My work engages the creative power that humans have to be different, as a way to explore how we can be better as a species.

I believe that as we truly undersand a diversity of visions of what and who humanity and human society can be, we will be challenged to rebuild our undestanding of things that we often take for granted: our political and organisational structures, our socities, our communications and languages, even our bodies and minds. 

I believe that as we do this, engaging critically together in that project, we evolve thinkingly as a species. 

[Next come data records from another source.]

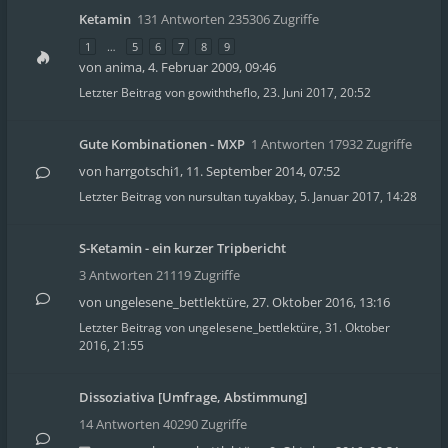
Ketamin
131 Antworten 235306 Zugriffe
1
…
5
6
7
8
9
von
anima
,
4. Februar 2009, 09:46
Letzter Beitrag von
gowiththeflo
,
23. Juni 2017, 20:52
Gute Kombinationen - MXP
1 Antworten 17932 Zugriffe
von
harrgotschi1
,
11. September 2014, 07:52
Letzter Beitrag von
nursultan tuyakbay
,
5. Januar 2017, 14:28
S-Ketamin - ein kurzer Tripbericht
3 Antworten 21119 Zugriffe
von
ungelesene_bettlektüre
,
27. Oktober 2016, 13:16
Letzter Beitrag von
ungelesene_bettlektüre
,
31. Oktober
2016, 21:55
Dissoziativa [Umfrage, Abstimmung]
14 Antworten 40290 Zugriffe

I'm committed to thinking evolution!

To pursue this, my research explores groups who are often different from the mainstream - who, becuase of the language that they speak, or the things they believe, or the bodies that they inhabit and so the worlds that they construct - are somehow 'different' from the majority. I tell stories about those groups, about how they see themselves, how they remember their pasts, and imagine their futures. And I tell stories about the relationship between those groups and the mainstream.  

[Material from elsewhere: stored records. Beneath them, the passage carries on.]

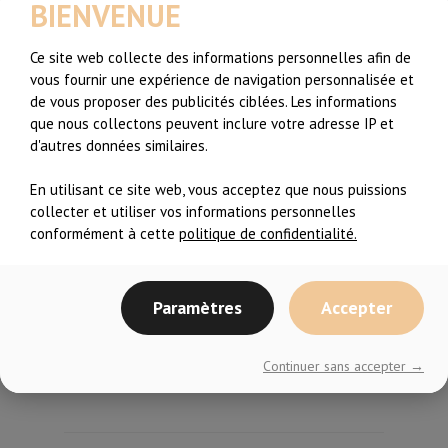
BIENVENUE
Ce site web collecte des informations personnelles afin de
vous fournir une expérience de navigation personnalisée et
de vous proposer des publicités ciblées. Les informations
Partager l'article:
que nous collectons peuvent inclure votre adresse IP et
Articles Récents
d'autres données similaires.
Recommencer l’entraînement après une
En utilisant ce site web, vous acceptez que nous puissions
longue pause…c’est difficile
collecter et utiliser vos informations personnelles
conformément à cette
politique de confidentialité.
De Zéro sportive à Coach de Fitness, il y a
de l’espoir!
Paramètres
Accepter
Extrait de cours – Zumba Toning #2
Continuer sans accepter →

Most of my work has focused on the linguistically different (because physically different, and so sensorially different) community of sign language users. 

Since early 2014, I have been the post-doctoral RA on a Leverhulme Trust-funded project to trace the spaces produced for Deaf people within the 19th century English Church, and by Deaf people within that church structure. The project is entitled "Scripture, Dissent, and Deaf Space".

This work builds on earlier research into nationhood, spaces of knowledge, historical geographies and minority group identity. it also provides me with a way to follow up my PhD work, which charted a history of the production of a native 'Deaf space' in 18th and 19th century Paris and described what happened as that space encountered the taken-for-granted assumptions of the hearing world, and had to explain the reality that the Deaf community there had developed by, essentially, 'translating' Deaf knowledge from its native, autonomous reality, to a largely uncomprehending, and foreign hearing nation. 

I am particularly interested in how these examples of situated knowledges represent spaces that are both 'aspirational' for those who seek to see them realised, and 'other' for those who exoticise them. My work draws on utopian theory, post-colonial theory, and spatialised theories of knowledge and knowledge translation to look at questions of well-being, language, identity and desire.

Since 2005, I have been centrally involved in the growing field of Deaf Geographies. My field is particularly historical geographies, and the role that memory and performances of memory plan in the production of history and heritage.  

My wider background is in languages and linguistics and I have worked in the UK and overseas as an interpreter, translator and language teachers. I continue with translation work, particularly as a critical academic activity, and am particularly interested in the politics of translation and commentary as they relate to the empowerment of minority or oppressed people groups.